Het stemgeluid van de engel is ook imposant: als een brullende leeuw. Ik moest denken aan de Narnia Kronieken van C.S. Lewis. De leeuw Aslan daarin is het beeld voor Christus. Als de Heks, symbool voor het kwaad, voor de tegenstander van God, als die Heks Narnia dreigt te winnen, laat Aslan van zich horen. Zijn gebrul doet iedereen sidderen.
Kijk, Christus is in Openbaring het Lam, staande als geslacht. Veelzeggend, gemeente. Pascal zegt zelfs dat Christus tot aan het eind der tijden in doodsnood is. Hij lijdt, Hij strijdt, voor ons, en tegen het kwaad. Maar tegelijk is Hij ook de Leeuw van Juda, die overwonnen heeft en zal overwinnen. Die brult, zodat iedereen siddert. De Redder is ook de Rechter. Die uiteindelijk orde op zaken zal stellen. Die zal oordelen de levenden en de doden. Dan snappen we ook dat Dürer Johannes op die houtsnede geknield afbeeldde. Voor Hem blijf je toch niet overeind?

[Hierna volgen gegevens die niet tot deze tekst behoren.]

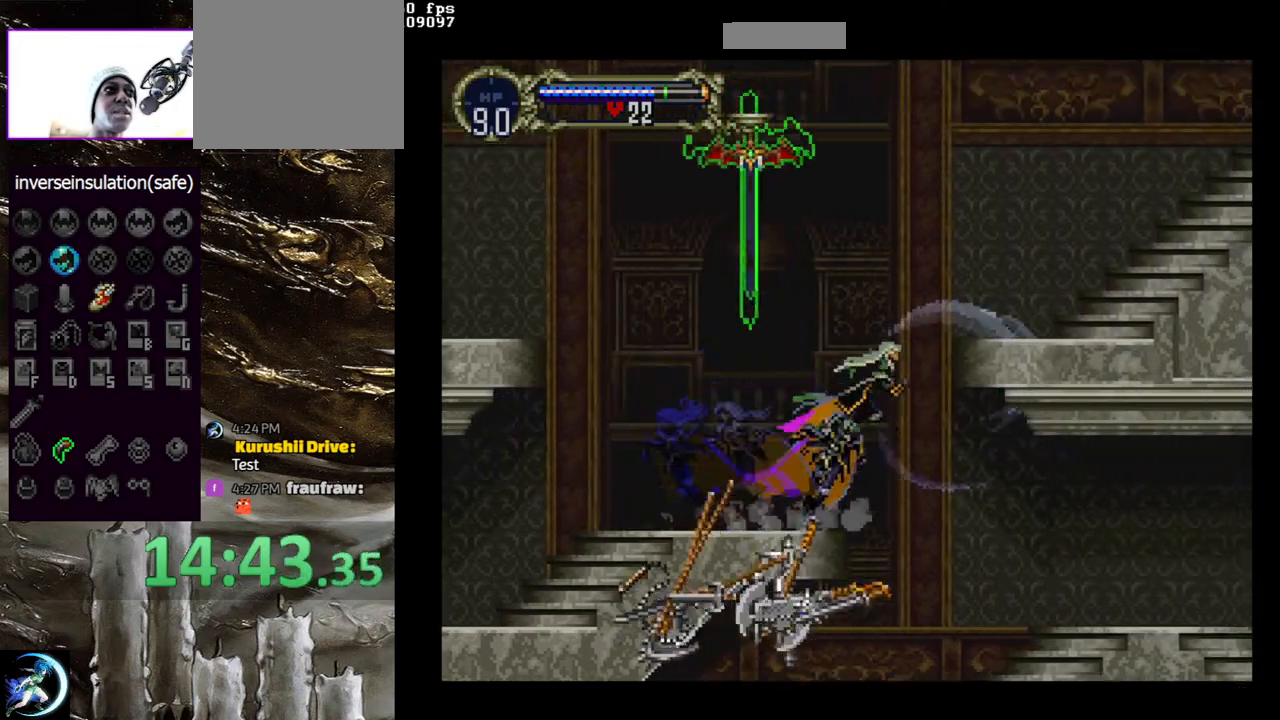
{"buttons": ["DPAD_RIGHT"], "left_stick": "center", "right_stick": "center", "events": [[317, "CROSS", "up"]]}
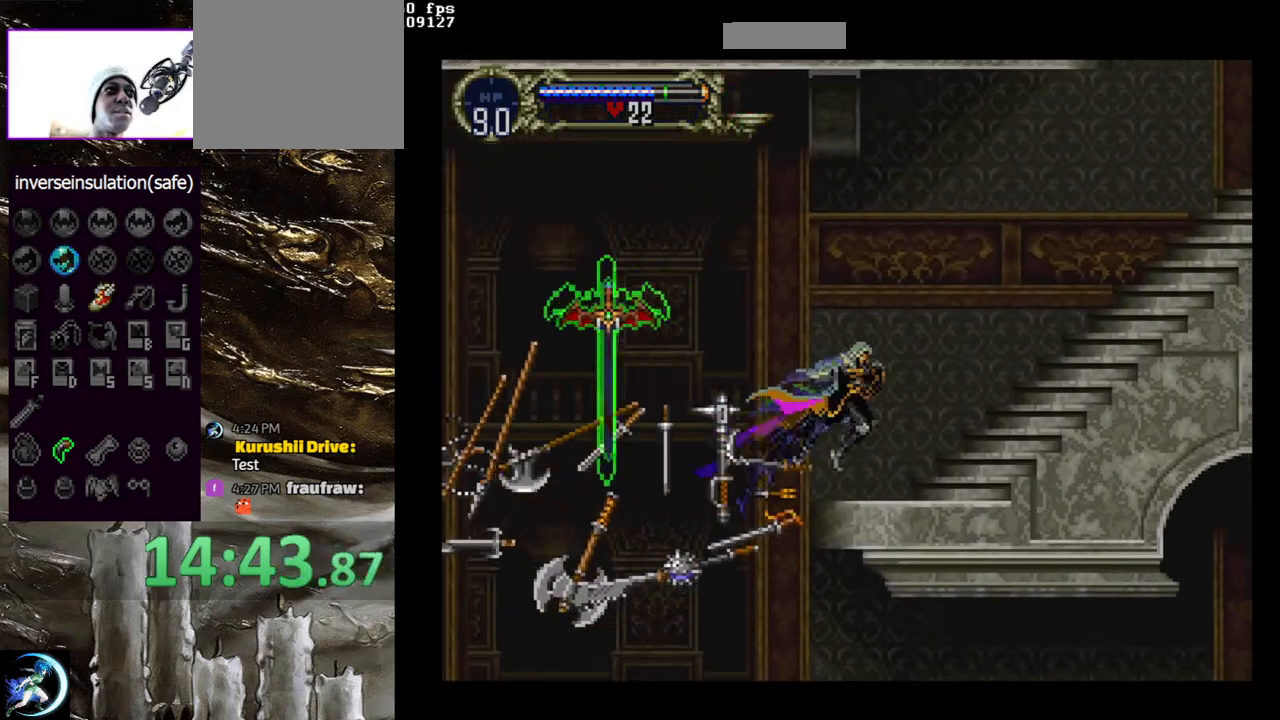
{"buttons": ["CIRCLE", "TRIANGLE"], "left_stick": "center", "right_stick": "center", "events": [[117, "CIRCLE", "down"], [117, "DPAD_LEFT", "down"], [117, "DPAD_RIGHT", "up"], [133, "TRIANGLE", "down"], [183, "TRIANGLE", "up"], [217, "DPAD_LEFT", "up"], [233, "CIRCLE", "up"], [283, "CIRCLE", "down"], [300, "TRIANGLE", "down"], [383, "TRIANGLE", "up"], [417, "CIRCLE", "up"], [467, "CIRCLE", "down"], [500, "TRIANGLE", "down"]]}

Voor Hem ga je toch door de knieën? Uit diep ontzag. Uit pure aanbidding.
De zeven donderslagen die hier klinken, hebben met dat Rechter zijn van Christus ook alles te maken. Weer dat getal zeven: getal der volheid, getal van de voleinding. Let op, van die donderslagen wordt gezegd dat ze stemmen hebben. Het is geen ongearticuleerd en onbestemd gerommel en gedaver. Nee, ze hebben wat te zeggen. Net als in Psalm 29, waar ook zeven donderslagen klinken. Het is de stem van God, de Allerhoogste.
Johannes hoort die zevenvoudige donderslag. Hij wil het opschrijven. Maar dat wordt hem verboden van hogerhand (vers 4): ‘Verzegel wat de zeven donderslagen gesproken hebben en schrijf dat niet op.’
Bijzonder. Veel in Openbaring wordt juist wel opgeschreven. Maar dit niet. Wat die donderslagen te zeggen hebben, mogen wij niet weten. Of moet ik zeggen: dit kunnen wij niet weten. Het gaat namelijk over de voleinding, over hoe dat zal zijn en wanneer. Dat is verzegeld. Dat blijft verborgen.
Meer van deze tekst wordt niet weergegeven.